Sunday, August 16, 2020

sixes and sevens, part three - my last two cents

The scope of 'Sixes and Sevens' was originally far more ambitious than a few hundred words about major felonies like honking at pedestrians while blocking a bike lane, but when I tried to get everything into one post it didn't quite work. I tried again a month later to capture some of those remaining ideas, but I unfortunately succumbed to the temptation of rolling out my Annual Rant Against Car Culture. Maybe today, the third time will be the charm.

The starting point was indeed a moment of confusion on the bridge. I was all sixes and sevens, as they say elsewhere, while I watched car after car zipping by a radar sign as it announced speeding verdicts - often fifteen or twenty miles per hour over the limit - for almost every passing vehicle. A few minutes later, a turning bus nearly pancaked me as I walked across Beacon Street, raising my temper as it lowered my confusion; speeding through an intersection doesn't mean speeding, but speeding surely normalizes the act of breaking other motor vehicle laws.

The thing that hit me much later - weeks after that first post where I so casually mentioned a ghost bike - was that I might actually have been leveled by that bus had the exact same moment happened ten years ago. Back then, the intersection was like most others in that the design didn't protect the cars, bikes, and pedestrians from each other; lives were ruined, inevitably and needlessly, as some died. The intersection has changed visibly to incorporate safety features and encourage Boston-bound drivers to slow down; these alterations surely made the difference, and allowed me to walk home, alive and unharmed.

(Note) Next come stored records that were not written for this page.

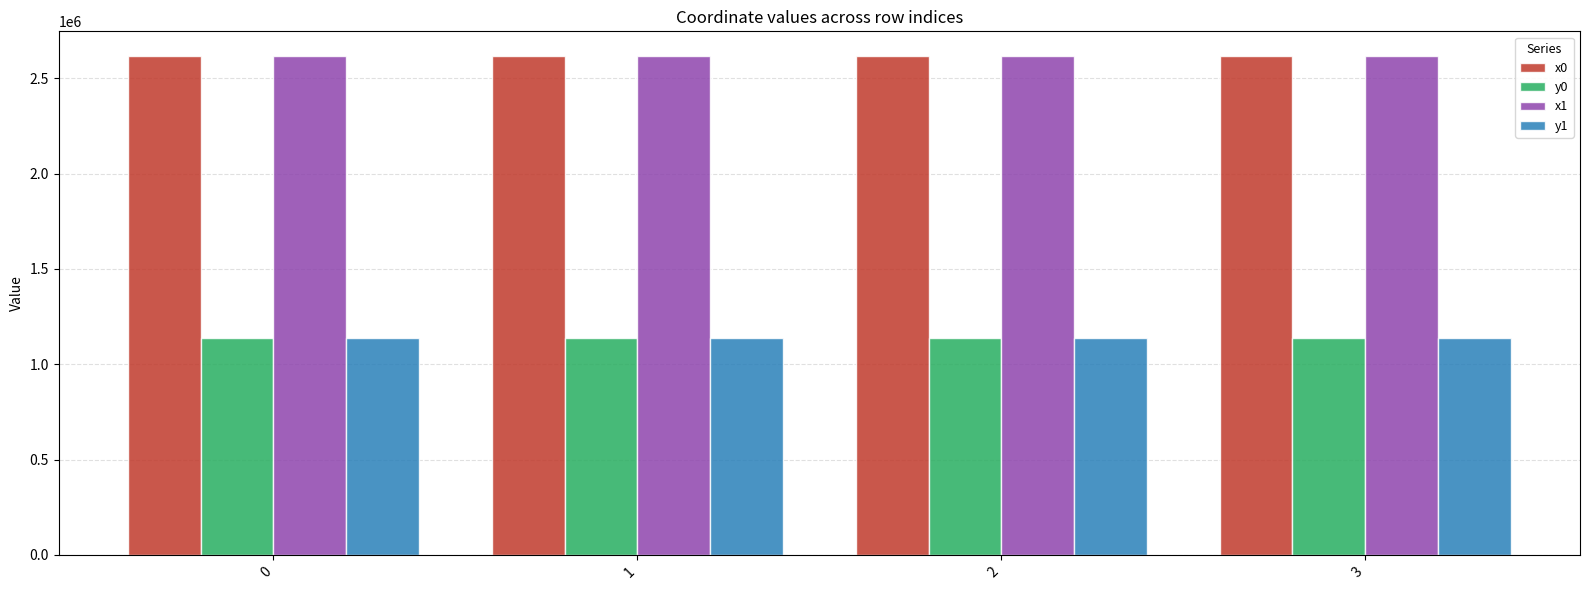

The x1 series shows 3565325.0 at 1. True or false?

False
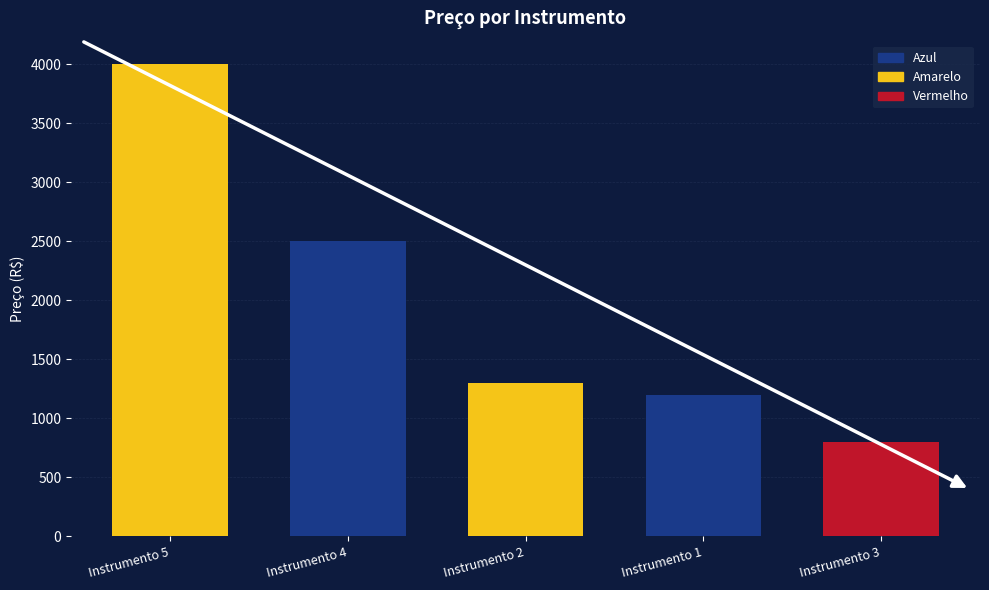

What is the change in value from Instrumento 4 to Instrumento 1?

-1300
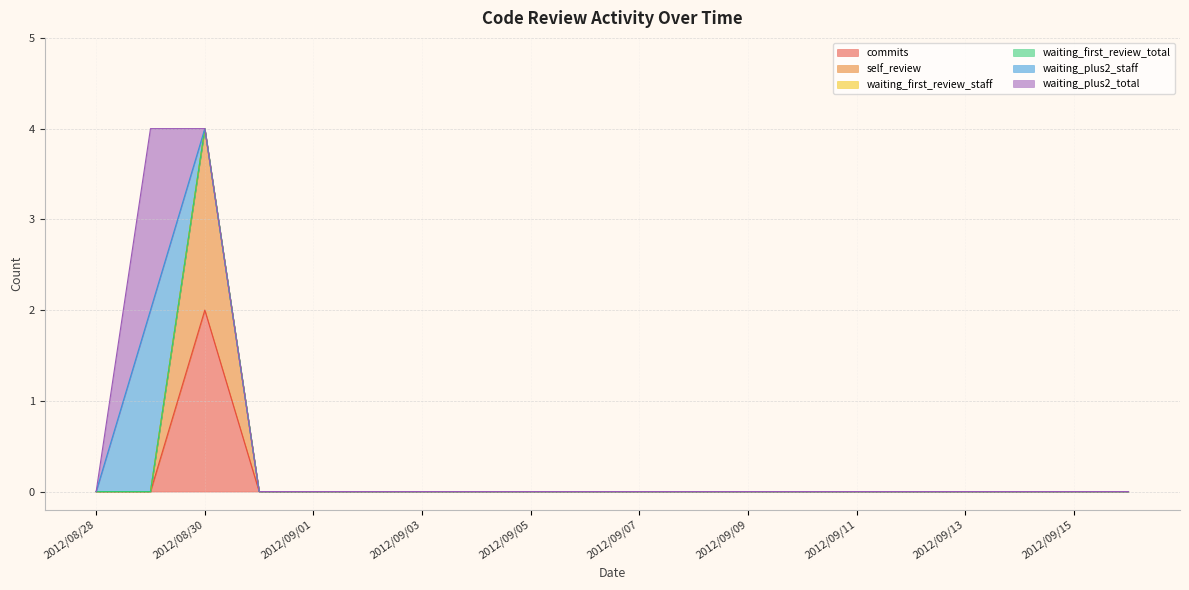

True or false: self_review and waiting_first_review_staff cross at least once.

False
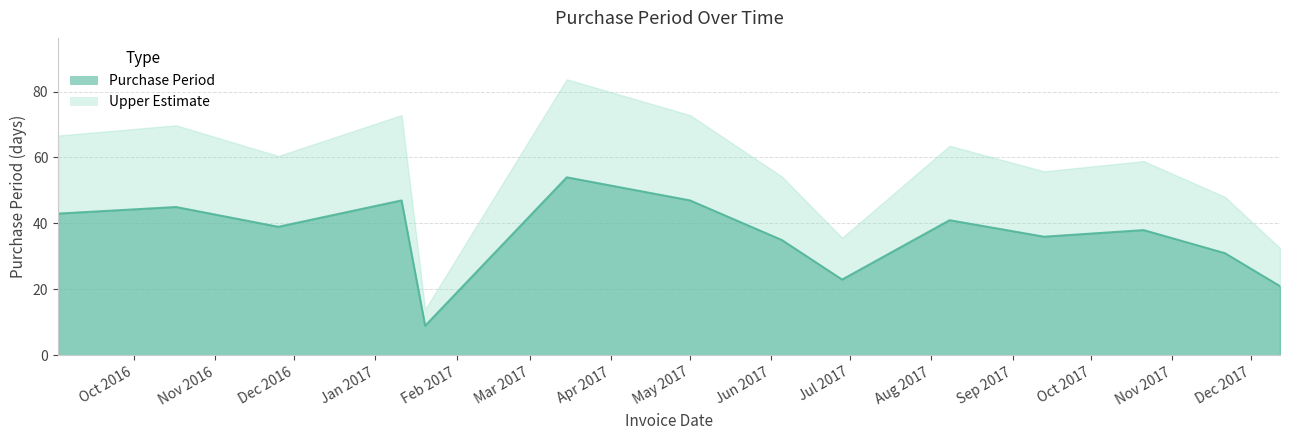

Rank the categories by value from highest to lowest.

2017-03-15, 2017-01-11, 2017-05-01, 2016-10-17, 2016-09-02, 2017-08-08, 2016-11-25, 2017-10-21, 2017-09-13, 2017-06-05, 2017-11-21, 2017-06-28, 2017-12-12, 2017-01-20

So, who is to blame for my survival? I think it's a result of a cultural collision, Car Culture meeting Cycling Culture, which prevented my collision with a bus. On one side, we have decades of drivers accepting national road fatalities in excess of thirty thousand per year; the bikers on the other side unreasonably demand zero deaths. In Boston, it seems that each collision results in a small change that makes a road slightly safer - examples include plastic partitions that separate cyclists from bridge traffic, lights that signal 'early release' for bikes across busy intersections, and fresh coats of paint that reinforce existing bike lanes. It's the crux of any cultural clash, or maybe a natural consequence of collisions - with no possibility of maintaining order, the law rewrites itself.

These changes are so incremental it's hard to point to one tangible result, but as I noted above I feel that something added up in a critical way for me. It takes a long time before anyone can notice the effect of steady progress. It often comes after many years of raising lone voices until they can be collectively heard, and counted. I guess there is nothing impressive about any one person's two cents, but suppose everyone in America sent a couple of pennies to one bank account tomorrow - the impact for that recipient would be staggering. Of course, the reality is that most of us step over many pennies a day, literally in the sense of coins left underfoot, figuratively each time we keep silent about a problem; as long as there remains no understanding of just how little change is required to transform someone's world, I fear our world will remain shortchanged for us all.